O que você precisa saber
- A BYD ergueu sua linha em Camaçari, na Bahia, terreno da fábrica que a Ford fechou em 2021
- A GWM reativou em Iracemápolis a planta que era da Mercedes-Benz, fechada em dezembro de 2020
- A capacidade inicial de Camaçari é de 150 mil veículos por ano, expansível a 300 mil e projetada para 600 mil
- A GWM tem capacidade de 50 mil veículos por ano em Iracemápolis
- A BYD pagou R$ 287.816.458 por 4,6 milhões de metros quadrados ao governo da Bahia
Duas fábricas que passaram anos vazias voltaram a produzir carro no Brasil, e não pelas mãos de quem as construiu.
A BYD ergueu sua linha em Camaçari, na Bahia, no terreno onde a Ford encerrou a produção em 2021. A GWM reativou em Iracemápolis, em São Paulo, a planta que era da Mercedes-Benz, fechada em dezembro de 2020. A MG Motor tem produção contratada na antiga fábrica da Troller, em Horizonte, no Ceará, operada pela Comexport.
Os números das plantas
Camaçari começa com capacidade de 150 mil veículos por ano, com expansão prevista para 300 mil e projeto de longo prazo de 600 mil. Iracemápolis tem 50 mil unidades por ano. Somadas, as duas plantas iniciam com 200 mil unidades anuais de capacidade instalada.
Pela área de Camaçari, 4,6 milhões de metros quadrados, a BYD pagou R$ 287.816.458 ao governo da Bahia. Na inauguração, a empresa informou mais de 1.500 pessoas empregadas.
Por que fábrica usada
A escolha por planta desativada não é economia de fachada. Ela encurta o item mais caro de um projeto industrial: o tempo.

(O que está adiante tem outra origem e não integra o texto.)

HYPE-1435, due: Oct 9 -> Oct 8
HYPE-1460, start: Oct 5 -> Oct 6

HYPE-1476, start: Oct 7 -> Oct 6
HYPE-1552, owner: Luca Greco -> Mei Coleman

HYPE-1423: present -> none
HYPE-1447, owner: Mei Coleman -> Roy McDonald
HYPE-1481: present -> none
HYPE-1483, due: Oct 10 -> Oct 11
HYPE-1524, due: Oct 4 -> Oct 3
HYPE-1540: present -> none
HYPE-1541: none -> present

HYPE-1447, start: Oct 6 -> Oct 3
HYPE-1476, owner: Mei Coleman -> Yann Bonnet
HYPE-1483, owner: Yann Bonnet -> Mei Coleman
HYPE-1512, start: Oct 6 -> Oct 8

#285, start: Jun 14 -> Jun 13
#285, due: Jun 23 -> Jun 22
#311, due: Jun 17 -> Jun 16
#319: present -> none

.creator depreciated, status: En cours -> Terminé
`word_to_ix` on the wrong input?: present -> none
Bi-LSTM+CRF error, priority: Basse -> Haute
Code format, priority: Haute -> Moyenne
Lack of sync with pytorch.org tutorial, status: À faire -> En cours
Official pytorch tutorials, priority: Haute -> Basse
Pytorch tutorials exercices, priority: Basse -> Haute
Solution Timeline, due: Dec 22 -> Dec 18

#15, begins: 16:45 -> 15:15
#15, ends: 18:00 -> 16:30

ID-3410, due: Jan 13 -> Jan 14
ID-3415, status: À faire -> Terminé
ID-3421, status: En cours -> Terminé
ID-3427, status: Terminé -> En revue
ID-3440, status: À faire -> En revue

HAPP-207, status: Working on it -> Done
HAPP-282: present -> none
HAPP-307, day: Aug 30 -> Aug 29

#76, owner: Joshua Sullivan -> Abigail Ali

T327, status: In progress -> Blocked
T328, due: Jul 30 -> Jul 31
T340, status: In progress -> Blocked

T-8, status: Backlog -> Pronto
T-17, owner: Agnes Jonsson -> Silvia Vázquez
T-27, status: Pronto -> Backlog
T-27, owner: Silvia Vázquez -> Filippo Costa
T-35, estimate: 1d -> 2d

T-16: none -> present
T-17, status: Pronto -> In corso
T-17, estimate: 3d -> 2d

Estrutura civil pronta, subestação de energia dimensionada, licenças ambientais já concedidas e, principalmente, mão de obra com experiência automotiva na região. Em Camaçari, a cadeia de fornecedores instalada pela Ford continuava lá.
O que empurrou a decisão
A resposta está na tributação. O imposto de importação de eletrificados subiu em etapas até chegar a 35% em julho de 2026, equalizando a alíquota com a dos carros a combustão.
Marca que dependia integralmente de importação passou a ter duas opções: absorver a diferença na margem ou produzir aqui. As duas escolheram produzir. É a política industrial funcionando conforme o desenho, com o efeito colateral de reativar ativos ociosos.
O resultado no mercado
A conta já aparece no ranking. A BYD colocou três modelos entre os dez mais vendidos do Brasil em agosto, algo que exige rede, estoque e financiamento montados, não apenas preço competitivo.
O que observar
O índice de nacionalização de peças. Fábrica que monta com kit importado gera emprego de montagem; fábrica que compra local reconstrói cadeia. A diferença entre as duas define se a reocupação dessas plantas é industrial ou logística.
Perguntas frequentes
Quais montadoras chinesas produzem no Brasil?
BYD, em Camaçari (BA), e GWM, em Iracemápolis (SP). A MG Motor tem produção contratada na antiga fábrica da Troller, em Horizonte (CE), operada pela Comexport.
Qual a capacidade das fábricas chinesas no Brasil?
Camaçari começa com 150 mil veículos por ano, com expansão prevista para 300 mil e projeto de longo prazo de 600 mil. Iracemápolis tem capacidade de 50 mil unidades por ano.
Por que as chinesas escolheram fábricas desativadas?
Porque reduz prazo e custo. Estrutura civil, subestação de energia, licenças ambientais e mão de obra qualificada na região já existiam, o que encurta o tempo entre decisão e primeira unidade produzida.
Quanto a BYD investiu no Brasil?
A empresa pagou R$ 287.816.458 ao governo da Bahia por 4,6 milhões de metros quadrados em Camaçari, além do investimento na linha de produção.